The Bulwark Banks Built

Venmo. Apple Pay. Square Cash. Faced with a growing list of upstarts in digital payments, big banks have partnered to create Zelle, a secure network for peer-to-peer money transfers. The group started building the technology six years ago with the aim to charge customers a fee, but rivals soon flooded the landscape and set the new standard: Free P2P transfers between checking accounts. From The New York Times:

Participating banks are incorporating Zelle’s transfer system into their mobile apps, sparing customers from having to download a separate app. About 86 million people will soon have access, according to Early Warning Services, the bank-owned consortium that runs the network.
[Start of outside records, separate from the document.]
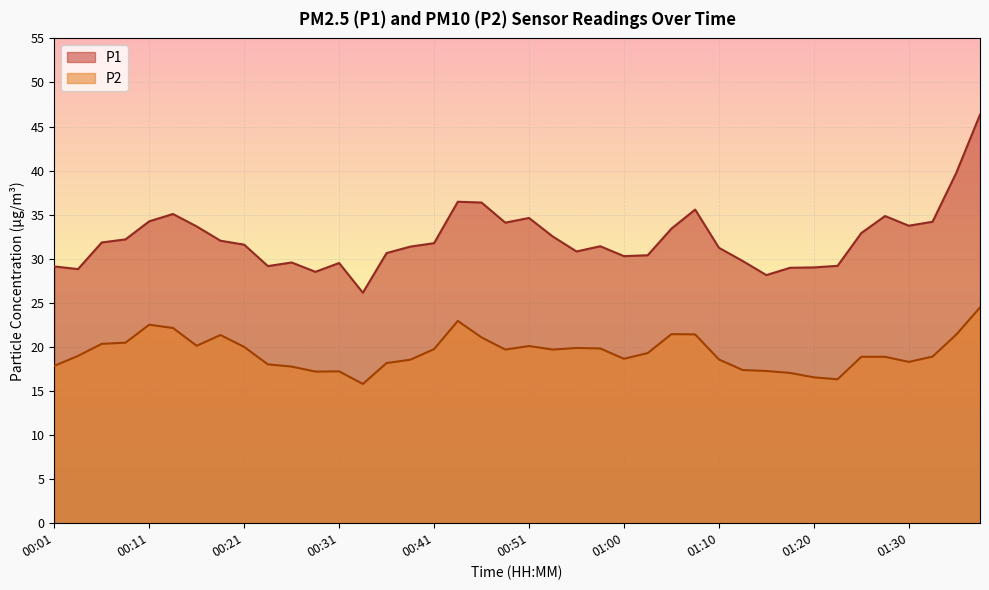

At which category does the chart reach its peak across all series?

01:37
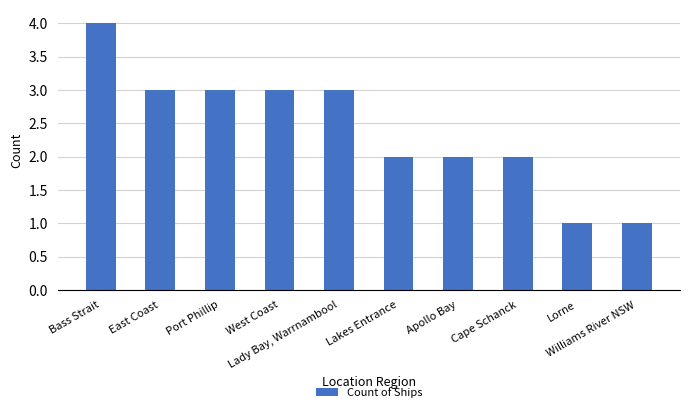

How many values are between 2 and 3?

7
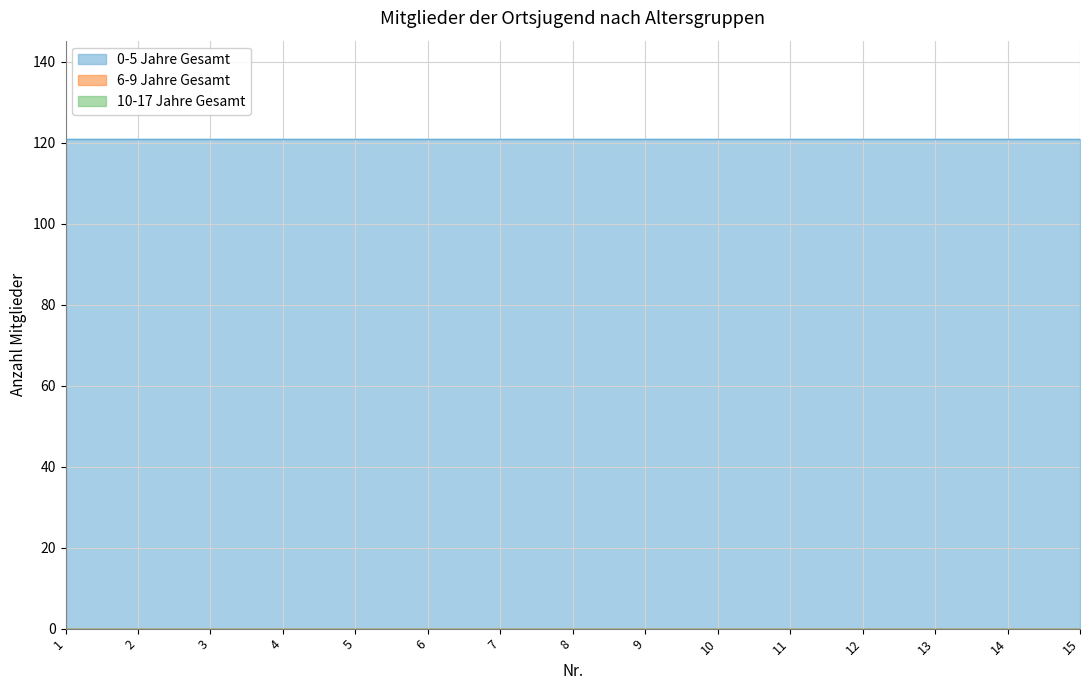

True or false: 6-9 Jahre Gesamt and 10-17 Jahre Gesamt intersect in this chart.

False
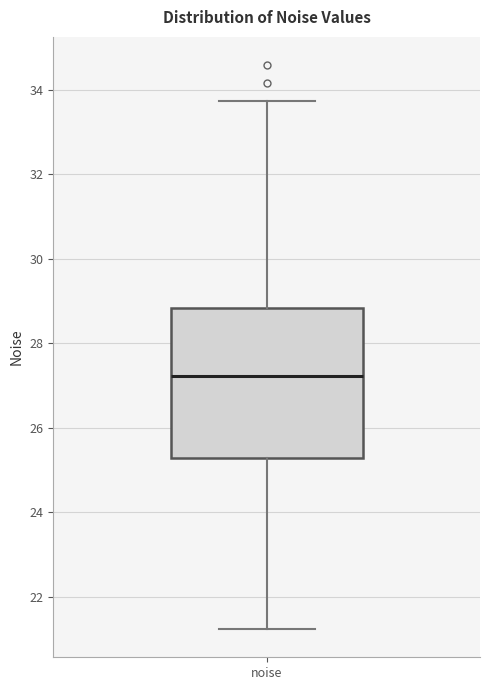

Read this box plot against the y-axis: the position of the median line, the range covered by the box, and the ends of both whiskers. The values are not printed on the chart, so give them approximately, as read against the axis.

median 27.2, box 25.2 to 28.8, whiskers 21.2 to 33.8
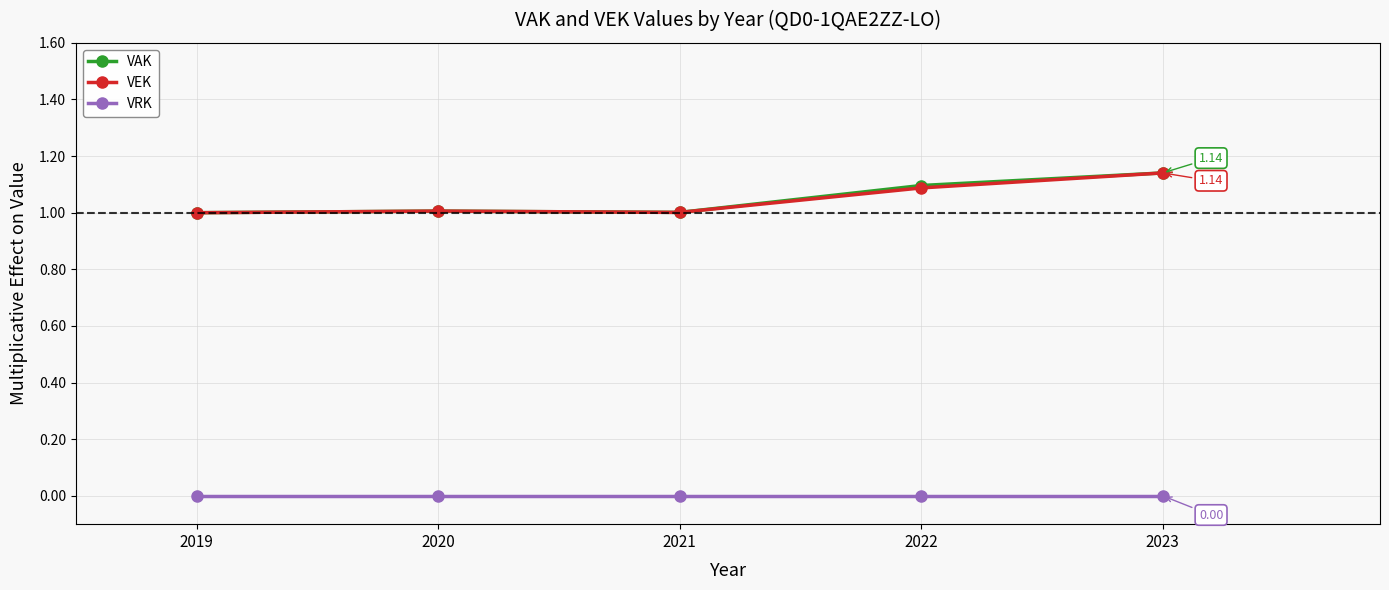

At which category does VAK reach its first local peak?

2020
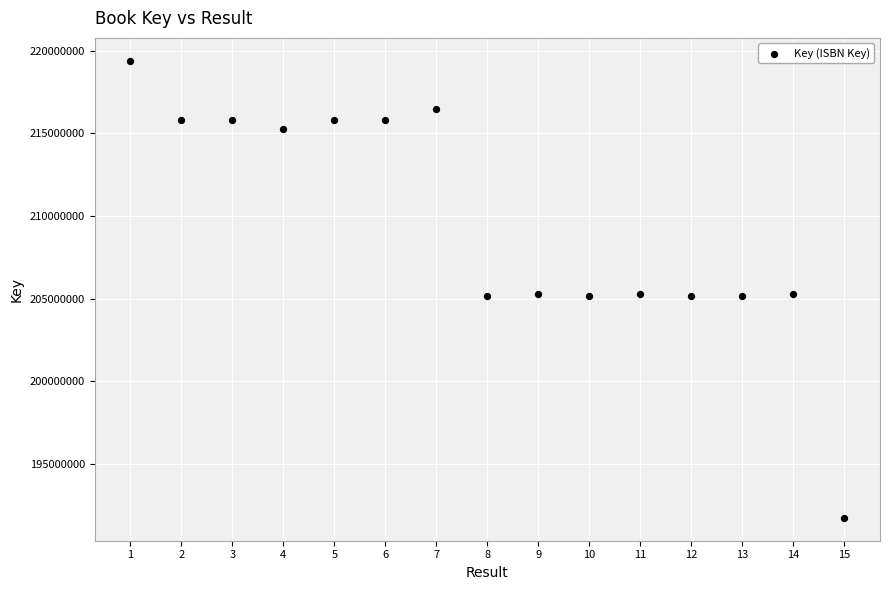

What is the range of Y values (max minus min)?

27666057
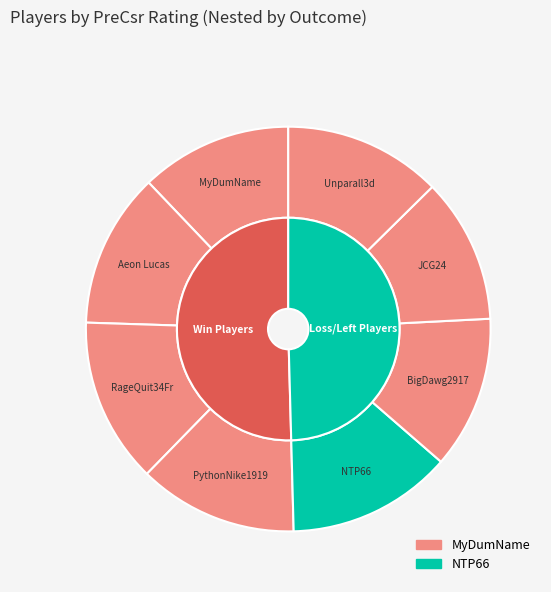

Is it true that RageQuit34Fr is 13% of the pie?

True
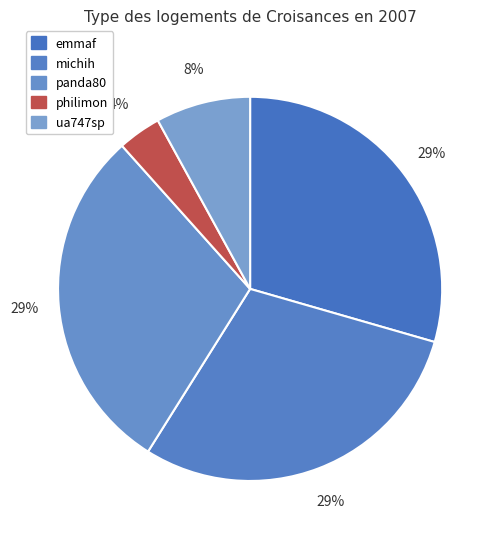

Between michih and emmaf, which is larger?

michih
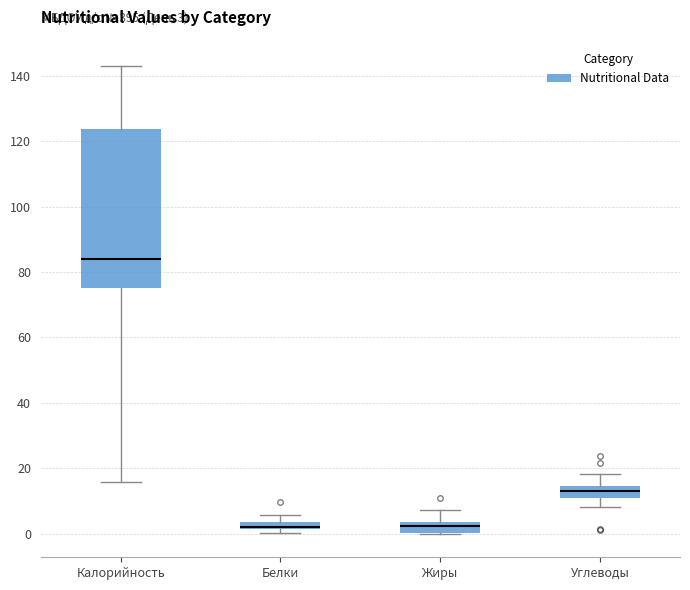

Comparing the boxes themselves (not the whiskers), which one is the tallest?

Калорийность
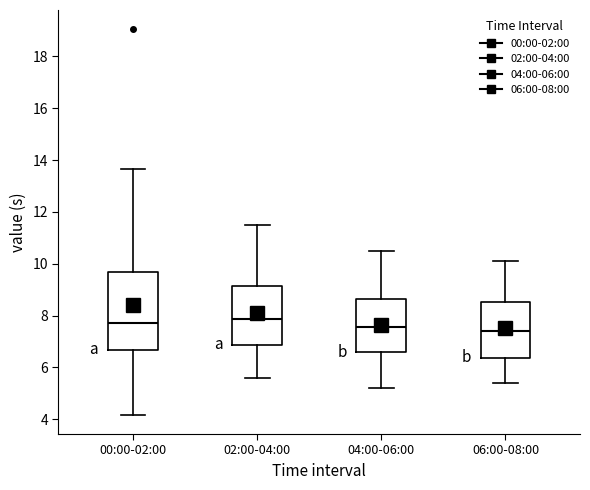

Reading left to right, transcribe this box plot: for each box, give where its median line is, the range the box spans, and where its two whiskers end, as read against the y-axis. The values are not printed on the chart, so give them approximately, as read against the axis.

00:00-02:00: median 7.8, box 6.6 to 9.6, whiskers 4.2 to 13.6
02:00-04:00: median 7.8, box 6.8 to 9.2, whiskers 5.6 to 11.6
04:00-06:00: median 7.6, box 6.6 to 8.6, whiskers 5.2 to 10.6
06:00-08:00: median 7.4, box 6.4 to 8.6, whiskers 5.4 to 10.2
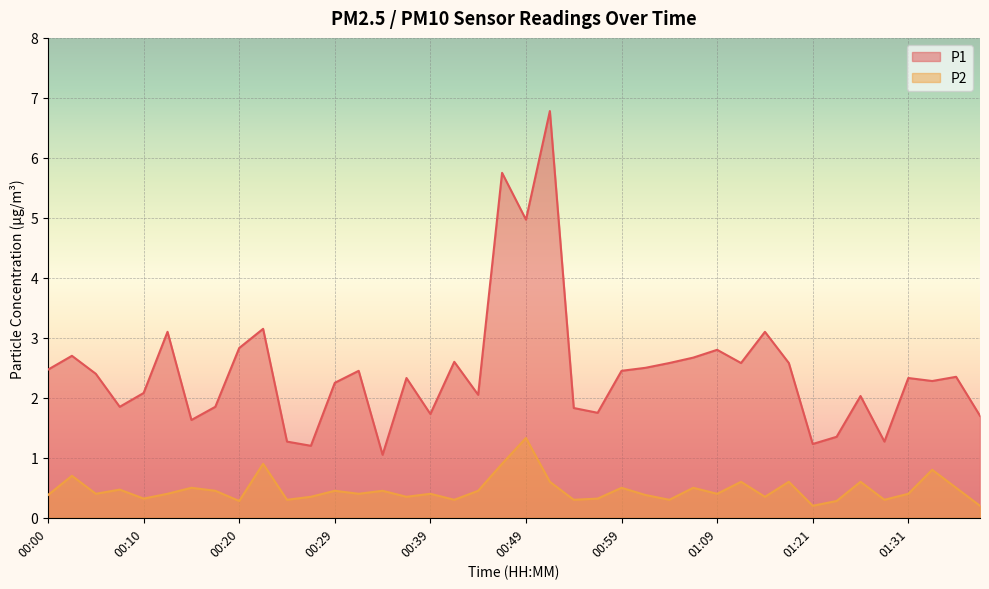

What is the label of the 38th point from the right?

00:05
Another digital payment startup putting pressure on banks is Stripe, the $9 billion company that emerged from the Silicon Valley incubator Y Combinator. In this long interview, Stripe COO Claire Hughes Johnson outlines how the company thinks intentionally about rapid growth, especially as it doubles in size. Part of the secret, says Johnson, is decentralized decision making:

If you don’t consistently teach more and more people how to make the decisions or find resolutions consistent with your company’s goals, you’re going to stall out. Trust saves a huge amount of time.

 

How Google Sets Stretch Goals

At our G100 Silicon Valley meeting, we heard from Google’s senior team about a system, dubbed Objectives and Key Results, that aligns individuals, teams, and organizations around stretch goals. Lucid Software co-founder Karl Sun, a former Google executive, is a firm believer. In this Forbes column, Sun details how and why the OKR system is so successful:

At Google, we made all our OKRs public. … Doing so promotes accountability and transparency and makes that line in the sand even more pronounced. It’s easy to forget about goals that only you know about—it’s a game-changer when there are others (sometimes hundreds to thousands of others) also holding you accountable.

 

The Truth About HR and Big Data

It is more hype than reality, Wharton School management professor Peter Cappelli argues in Harvard Business Review piece that identifies the real problem facing HR departments – cleaning and merging data, tasks that do not require data scientists. Even the realm of HR analytics, observes Cappelli, bears luckluster if not obvious explanations to important questions answered long ago. He adds:

As a literal definition, HR does not actually have big data, or more precisely, almost never does. Most companies have thousands of employees, not millions, and the observations on those employees are still for the most part annual. In a company of this size, there is almost no reason for HR to use the special software and tools associated with big data.

 

Can Business Motivate By Modem?

Despite more companies taking a stance against remote work, the number of people doing so continues to rise. Why? “Nearly every company that employs knowledge workers is still learning which jobs can best be done remotely, as the tools to accomplish remote work become increasingly powerful,” says Wall Street Journal report that examines how companies best collaborate in and out of the office. Steve Price, CHRO of Dell Inc., which now has 58% of its people working remotely, found:

Engineering, leadership, R&D, sales and customer support—those are roles that don’t lend themselves very well to remote work. … Roles where it does work include HR, legal, marketing, analytics, data science and other support functions, he adds.